[Instruction 1] Using the blog post on Coventry Patmore, decide whether each statement agrees with it: (a) The Angel in the House appeared between 1854 and 1863. (b) The writer found two articles a year on Patmore in the MLA International Bibliography. (c) About half of the references the writer found are to The Angel in the House. For each, answer yes or no and quote the deciding words of the post.
[Instruction 2] In the blog post on Coventry Patmore, rewrite the paragraph beginning "Patmore is a dying poet" as a shorter paragraph that keeps its main facts.
[Instruction 3] Write the next part of the blog post on Coventry Patmore, starting after its final sentence.

[Text under study]
__________________________________________________

Monday, February 16, 2015

Alas, and is not mine a language dead? - Coventry Patmore, prophet who can sing

I have to write up Coventry Patmore now or I will forget what I meant to say.  He will be hard to remember.

Patmore is a dying poet.  Checking the MLA International Bibliography I find an article a year for the past fifteen years, the last gasps before death.  About half of the references are to The Angel in the House (1854-63), the once-popular domestic epic that through Virginia Woolf has given its name to a certain conception of the Victorian ideal of femininity.  Patmore can stay alive a while longer as a punching bag for feminists, but when they tire of him, that’ll be it.

__________________________________________________

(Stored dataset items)
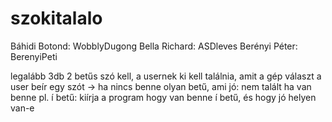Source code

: # szokitalalo

Báhidi Botond: WobblyDugong
Bella Richard: ASDleves
Berényi Péter: BerenyiPeti

legalább 3db 2 betűs szó kell, a usernek ki kell találnia, amit a gép választ
a user beír egy szót -> ha nincs benne olyan betű, ami jó: nem talált
ha van benne pl. í betű: kiírja a program hogy van benne í betű, és hogy jó helyen van-e
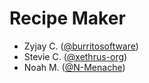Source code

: # Recipe Maker
- Zyjay C. ([@burritosoftware](https://github.com/burritosoftware))
- Stevie C. ([@xethrus-org](https://github.com/xethrus-org))
- Noah M. ([@N-Menache](https://github.com/N-Menache))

__________________________________________________

[Task result 1]
(a) Yes: "The Angel in the House (1854-63)"
(b) No: "an article a year for the past fifteen years"
(c) Yes: "About half of the references are to The Angel in the House"

[Task result 2] Patmore is a fading poet. The MLA International Bibliography shows only about one article a year over the past fifteen years. About half of them concern The Angel in the House (1854-63), his once-popular domestic epic, whose title Virginia Woolf made a name for a Victorian ideal of femininity. Feminist criticism keeps him alive for now, but that will end once the critics lose interest.

[Task result 3]
I have never read more than a few lines from The Angel in the House.  It gives off a strong whiff of kitsch.  This excerpt is not bad.  The next generation of poets preferred a later work, the forty-three odes collected as The Unknown Eros (1877), so I read that.  At first, I was a little worried, although I enjoyed Patmore’s ragged music:

from Wind and Wave

The wedded light and heat,
Winnowing the witless space,
Without a let,
What are they till they beat
Against the sleepy sod, and there beget
Perchance the violet!

Nature, gooey love poems, religious poems, an adorable poem in which the poet strikes his child and feels bad about it (“The Toys”), and, incongruently, some angry political poems, or religious poems that are actually political. I finally began to catch on to what Patmore was doing at the 18th ode, “The Two Deserts”:

View’d close, the Moon’s fair ball
Is of ill objects worst,
A corpse in Night’s highway, naked, fire-scarr’d, accurst;
And now they tell
That the Sun is plainly seen to boil and burst
Too horribly for hell.

The poem is anti-astronomy.  Patmore, the representative Victorian, is actually a raving lunatic, criticizing the moon.  In reality, aside from his Catholicism, he probably was pretty conventional, but merely sounds like a lost prophet due to the intensifying nature of the ode.

from ‘Sing Us One of the Songs of Sion’

How sing the Lord’s Song in so strange a Land?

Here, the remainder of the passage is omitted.